▶ _What to produce_
Your answer must restate the listing below word for word and contain no images.

───── Records to use

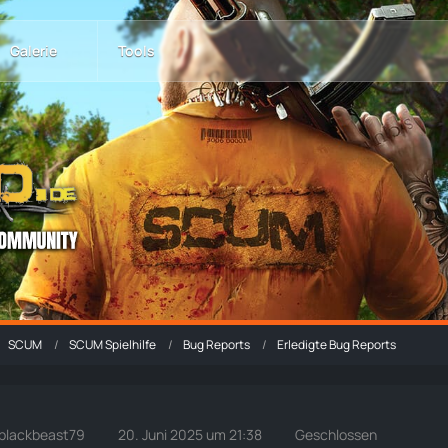
Galerie
Tools
SCUM
SCUM Spielhilfe
Bug Reports
Erledigte Bug Reports
blackbeast79
20. Juni 2025 um 21:38
Geschlossen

──────────

▶ _Task answer_
Galerie
Tools
SCUM
SCUM Spielhilfe
Bug Reports
Erledigte Bug Reports
blackbeast79
20. Juni 2025 um 21:38
Geschlossen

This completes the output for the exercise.